## WHAT IS REQUIRED
With the records below as input, work out how many lines include the word "Bomet". Give only the number.

## Saved data entries
+--

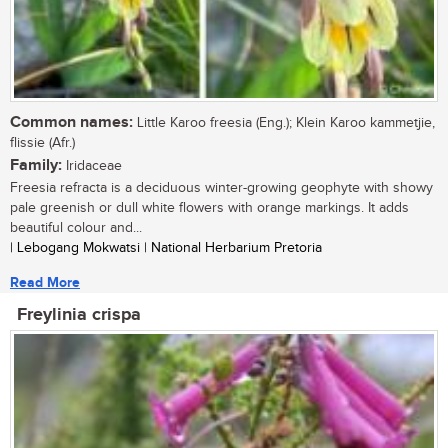
Common names:
Little Karoo freesia (Eng.); Klein Karoo kammetjie,
flissie (Afr.)
Family:
Iridaceae
Freesia refracta is a deciduous winter-growing geophyte with showy
pale greenish or dull white flowers with orange markings. It adds
beautiful colour and...
| Lebogang Mokwatsi | National Herbarium Pretoria
Read More
Freylinia crispa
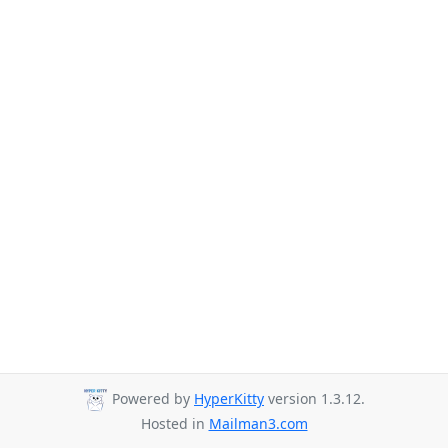
Powered by
HyperKitty
version 1.3.12.
Hosted in
Mailman3.com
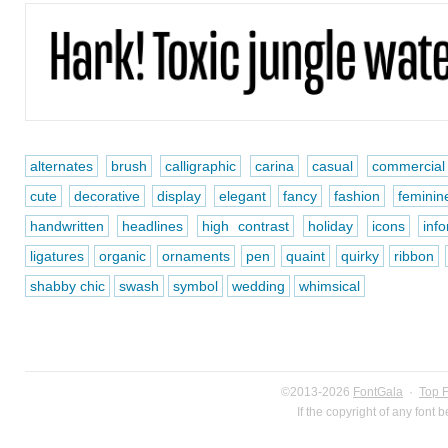
alternates
brush
calligraphic
carina
casual
commercial
cute
decorative
display
elegant
fancy
fashion
feminin
handwritten
headlines
high contrast
holiday
icons
inf
ligatures
organic
ornaments
pen
quaint
quirky
ribbon
shabby chic
swash
symbol
wedding
whimsical
©2013-2026
FontGala
·
Top 
If the copyright of any font 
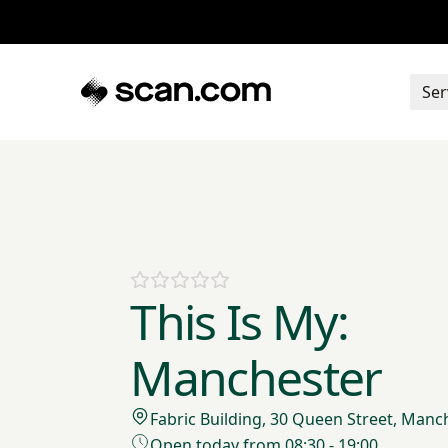
Ser
This Is My:
Manchester
Fabric Building, 30 Queen Street, Manc
Open today from 08:30 - 19:00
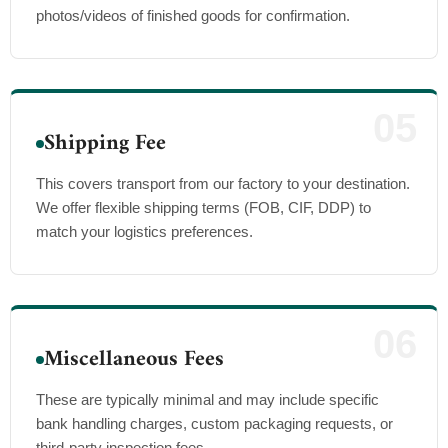
photos/videos of finished goods for confirmation.
05
Shipping Fee
This covers transport from our factory to your destination.
We offer flexible shipping terms (FOB, CIF, DDP) to
match your logistics preferences.
06
Miscellaneous Fees
These are typically minimal and may include specific
bank handling charges, custom packaging requests, or
third-party inspection fees.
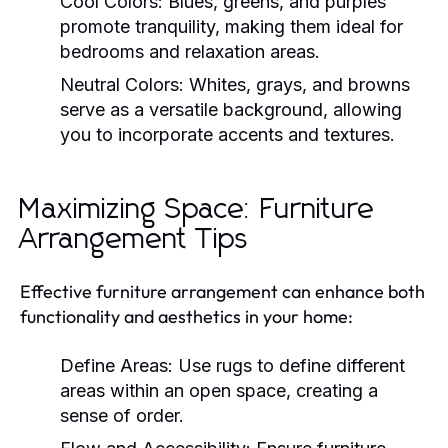
Cool Colors:
Blues, greens, and purples
promote tranquility, making them ideal for
bedrooms and relaxation areas.
Neutral Colors:
Whites, grays, and browns
serve as a versatile background, allowing
you to incorporate accents and textures.
Maximizing Space: Furniture
Arrangement Tips
Effective furniture arrangement can enhance both
functionality and aesthetics in your home:
Define Areas:
Use rugs to define different
areas within an open space, creating a
sense of order.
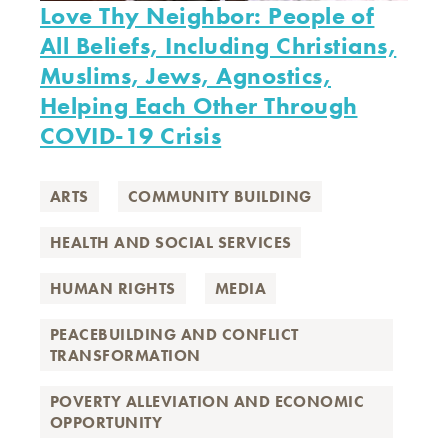
Love Thy Neighbor: People of
All Beliefs, Including Christians,
Muslims, Jews, Agnostics,
Helping Each Other Through
COVID-19 Crisis
ARTS
COMMUNITY BUILDING
HEALTH AND SOCIAL SERVICES
HUMAN RIGHTS
MEDIA
PEACEBUILDING AND CONFLICT
TRANSFORMATION
POVERTY ALLEVIATION AND ECONOMIC
OPPORTUNITY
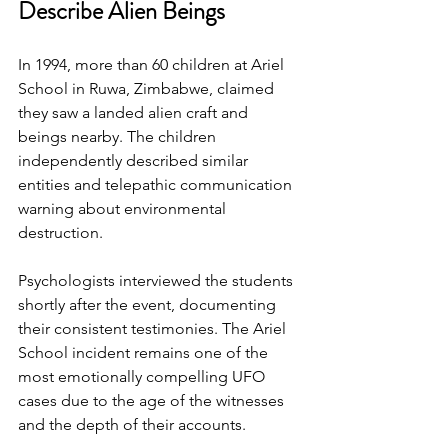
Describe Alien Beings
In 1994, more than 60 children at Ariel 
School in Ruwa, Zimbabwe, claimed 
they saw a landed alien craft and 
beings nearby. The children 
independently described similar 
entities and telepathic communication 
warning about environmental 
destruction.
Psychologists interviewed the students 
shortly after the event, documenting 
their consistent testimonies. The Ariel 
School incident remains one of the 
most emotionally compelling UFO 
cases due to the age of the witnesses 
and the depth of their accounts.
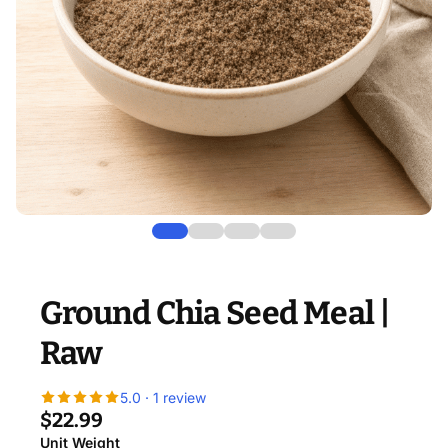
Ground Chia Seed Meal |
Raw
5.0 · 1 review
$22.99
Unit Weight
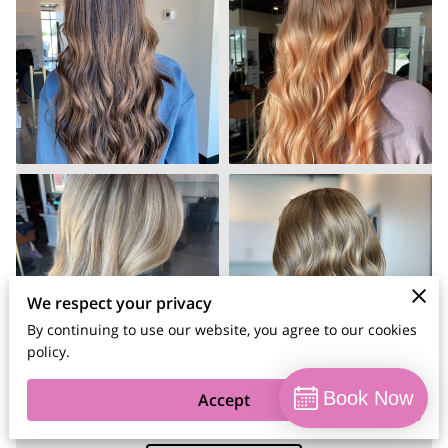
We respect your privacy
By continuing to use our website, you agree to our cookies
policy.
Book Now
Accept
Summer 2024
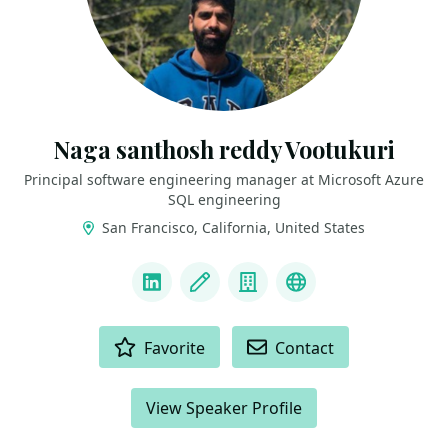
Naga santhosh reddy Vootukuri
Principal software engineering manager at Microsoft Azure
SQL engineering
San Francisco, California, United States
LINKS
LinkedIn
Blog
Company
Docker Captain
ACTIONS
Favorite
Contact
View Speaker Profile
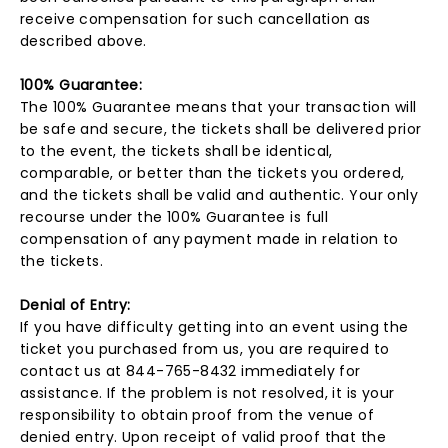
receive compensation for such cancellation as
described above.
100% Guarantee:
The 100% Guarantee means that your transaction will
be safe and secure, the tickets shall be delivered prior
to the event, the tickets shall be identical,
comparable, or better than the tickets you ordered,
and the tickets shall be valid and authentic. Your only
recourse under the 100% Guarantee is full
compensation of any payment made in relation to
the tickets.
Denial of Entry:
If you have difficulty getting into an event using the
ticket you purchased from us, you are required to
contact us at 844-765-8432 immediately for
assistance. If the problem is not resolved, it is your
responsibility to obtain proof from the venue of
denied entry. Upon receipt of valid proof that the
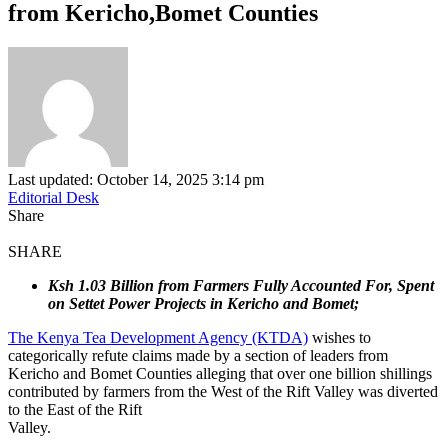
from Kericho,Bomet Counties
Last updated: October 14, 2025 3:14 pm
Editorial Desk
Share
SHARE
Ksh 1.03 Billion from Farmers Fully Accounted For, Spent
on Settet Power Projects in Kericho and Bomet;
The Kenya Tea Development Agency (KTDA)
wishes to
categorically refute claims made by a section of leaders from
Kericho and Bomet Counties alleging that over one billion shillings
contributed by farmers from the West of the Rift Valley was diverted
to the East of the Rift
Valley.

+--

## TASK RESPONSE
3